For years, doctors have been deified, treated as being better than everyone else.  Perhaps it is in their ability to save lives. We simply expect them to be able to do everything, but they can’t.  They are human.

Doctors and patients might be able to see the human face of medicine if the traditional practice style that valued provider-patient relationship came back into use.

Today, with OB appointments being no more than ten minutes each visit, how can a personal, trusting relationship build between the two parties? It cannot.  A woman can not be sure she can fully rely on her provider to know her well and help her make decisions that are in the best interest of her and her baby.  The provider must rely on what he or she is comfortable with offering and doing to patients instead of taking each mother and baby into consideration individually.  It is no surprise the circle of distrust and fear is palpable by all sides.

Prior to ever practicing medicine, the defensive attitude comes with the education a physician receives in medical school and the training in residency.  The lesson is that your patients are not as educated as you are, always practice to defend yourself and get the patient to agree to the course of action you want no matter what.

With this attitude, what sort of “care” practices is a woman facing? Higher induction rates to lessen the rare fetal demise that can occur “post dates”.  Higher cesarean rates because a physician does not want to incur risk of a VBAC mother going for a vaginal birth, even though catastrophic uterine ruptures are not common place.  Viewing all OB patients through a lens of high risk or as an emergency waiting to happen.

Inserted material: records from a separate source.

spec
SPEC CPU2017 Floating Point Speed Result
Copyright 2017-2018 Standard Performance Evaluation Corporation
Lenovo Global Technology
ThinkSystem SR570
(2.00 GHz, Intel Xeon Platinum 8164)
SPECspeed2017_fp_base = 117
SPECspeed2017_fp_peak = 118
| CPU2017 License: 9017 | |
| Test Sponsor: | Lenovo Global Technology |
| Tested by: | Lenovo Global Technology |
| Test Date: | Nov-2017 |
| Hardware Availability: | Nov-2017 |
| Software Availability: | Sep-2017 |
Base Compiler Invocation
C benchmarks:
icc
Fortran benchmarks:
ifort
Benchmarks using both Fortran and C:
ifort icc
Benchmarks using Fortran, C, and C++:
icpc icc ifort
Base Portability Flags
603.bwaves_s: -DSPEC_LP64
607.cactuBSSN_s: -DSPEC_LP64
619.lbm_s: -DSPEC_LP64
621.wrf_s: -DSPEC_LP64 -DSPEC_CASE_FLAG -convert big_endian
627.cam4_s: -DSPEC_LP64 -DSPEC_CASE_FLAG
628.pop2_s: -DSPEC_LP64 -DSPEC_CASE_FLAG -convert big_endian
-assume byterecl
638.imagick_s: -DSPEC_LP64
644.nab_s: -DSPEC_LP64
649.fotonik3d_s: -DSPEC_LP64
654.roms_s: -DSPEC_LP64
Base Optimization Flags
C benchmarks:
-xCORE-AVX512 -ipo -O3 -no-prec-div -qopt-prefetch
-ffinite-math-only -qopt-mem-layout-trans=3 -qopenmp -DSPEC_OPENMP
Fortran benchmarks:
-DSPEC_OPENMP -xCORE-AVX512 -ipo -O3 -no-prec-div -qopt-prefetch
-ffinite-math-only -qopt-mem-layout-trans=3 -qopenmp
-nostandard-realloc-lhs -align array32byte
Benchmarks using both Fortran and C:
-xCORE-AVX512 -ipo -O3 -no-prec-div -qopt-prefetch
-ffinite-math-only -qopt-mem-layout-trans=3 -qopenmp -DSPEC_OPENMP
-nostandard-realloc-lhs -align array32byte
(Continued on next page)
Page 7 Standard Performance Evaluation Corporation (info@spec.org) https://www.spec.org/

All aspects of managed and medicalized birth occur because a physician is not comfortable, has fears, has worries and/or is not willing to practice outside of that mode because tolerate risk has been depleted.  The physician desires to create a zero risk environment because of a lowered risk threshold either by training or by an adverse outcome in the years of practice.  The humanness of the mother has been left out of the equation, while the ideal of a “healthy” baby is elevated in this physician centered point of view.

We as ICAN believe that every mother has the ability, responsibility and intrinsic right to make medical care decisions for her pregnancy, labor birth and baby.  She should be able to obtain true and complete informed consent from her provider. We believe it is unethical for a physician to recommend and/or perform non-medically indicated cesareans (elective), to refuse to support VBAC (vaginal birth after cesarean) across the board without individualized assessment, or to skew cesarean as the easier, safer choice as a standard course of practice.

In the big picture no one truly benefits from a defensive medicine practice style. Providers and patients all lose.

One Comment

  1. Naima Flint says:

    I live in southeastern VA and have become a witness to the demise of comprehensive patient care in relation to pregnancy and delivery. I have witnessed many women go in for labor and come out with a cesarean. I have heard of doctors telling their patients that they will have to transfer care if they want to VBAC because their hospital does not have 24 hour OB’s. IT is well understood that if labor goes past 12 hours, they will threaten to cut you open. I had a very successful HBAC after 3 cesareans, thanks entirely to the support of a well-informed friend in my church and her midwife-whom I saw only three times before the birth. I was told that I could not VBAC at my provider hospital unless I came in with the baby crowning. Now I tell my pregnant friends where they can and can’t deliver and how long to wait to go to the hospital and what not to allow, if they can. But it is obvious that doctors take advantage of a woman’s impaired thought in labor in order to push the unnecessary. I do want another vaginal birth, but I also know that unless I birth at home, I will face tremendous odds and that both saddens and terrifies because I know that the other three cesareans didn’t have to be and I also know that the hospitals were not always so anti-childbirth. I commend ICAN for all that you all are doing, you were a great source of strength and encouragement to me when I decided to vbac and I recommend you to everyone.